Exercise.
Write out the entries, please, from the line containing "ring tip: (258, 216)" through their final line, exactly and with nothing else.

Records from a dataset.
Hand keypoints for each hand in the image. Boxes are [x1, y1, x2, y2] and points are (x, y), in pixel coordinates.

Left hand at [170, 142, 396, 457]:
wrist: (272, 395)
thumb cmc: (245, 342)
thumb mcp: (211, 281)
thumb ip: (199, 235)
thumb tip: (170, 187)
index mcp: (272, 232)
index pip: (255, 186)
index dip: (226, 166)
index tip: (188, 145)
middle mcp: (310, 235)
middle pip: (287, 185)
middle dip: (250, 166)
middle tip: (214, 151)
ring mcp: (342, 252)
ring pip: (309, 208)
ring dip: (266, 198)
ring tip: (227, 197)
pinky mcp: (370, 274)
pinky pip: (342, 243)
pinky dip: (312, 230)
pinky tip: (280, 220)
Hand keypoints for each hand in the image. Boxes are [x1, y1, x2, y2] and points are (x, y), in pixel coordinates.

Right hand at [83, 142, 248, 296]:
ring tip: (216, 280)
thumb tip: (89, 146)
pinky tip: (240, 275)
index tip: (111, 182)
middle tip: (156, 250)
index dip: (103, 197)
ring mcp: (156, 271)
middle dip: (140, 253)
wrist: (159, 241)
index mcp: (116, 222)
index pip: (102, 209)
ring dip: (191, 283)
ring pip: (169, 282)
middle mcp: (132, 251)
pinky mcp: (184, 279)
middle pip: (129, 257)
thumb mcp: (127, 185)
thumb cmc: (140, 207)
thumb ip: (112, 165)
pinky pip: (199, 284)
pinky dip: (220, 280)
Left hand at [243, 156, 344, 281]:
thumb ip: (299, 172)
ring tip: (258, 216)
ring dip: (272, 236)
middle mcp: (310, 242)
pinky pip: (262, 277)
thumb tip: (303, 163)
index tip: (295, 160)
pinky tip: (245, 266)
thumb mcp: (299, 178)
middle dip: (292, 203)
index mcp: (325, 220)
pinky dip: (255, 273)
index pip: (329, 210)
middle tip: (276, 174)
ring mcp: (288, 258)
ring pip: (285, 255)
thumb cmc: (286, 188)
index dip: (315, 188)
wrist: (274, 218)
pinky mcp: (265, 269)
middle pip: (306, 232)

Answer.
ring tip: (258, 216)
ring dip: (272, 236)
middle mcp: (310, 242)
pinky pip: (262, 277)
thumb tip: (303, 163)
index tip: (295, 160)
pinky tip: (245, 266)
thumb mcp: (299, 178)
middle dip: (292, 203)
index mcp: (325, 220)
pinky dip: (255, 273)
index pip: (329, 210)
middle tip: (276, 174)
ring mcp: (288, 258)
ring pip: (285, 255)
thumb cmc: (286, 188)
index dip: (315, 188)
wrist: (274, 218)
pinky mcp: (265, 269)
middle pip: (306, 232)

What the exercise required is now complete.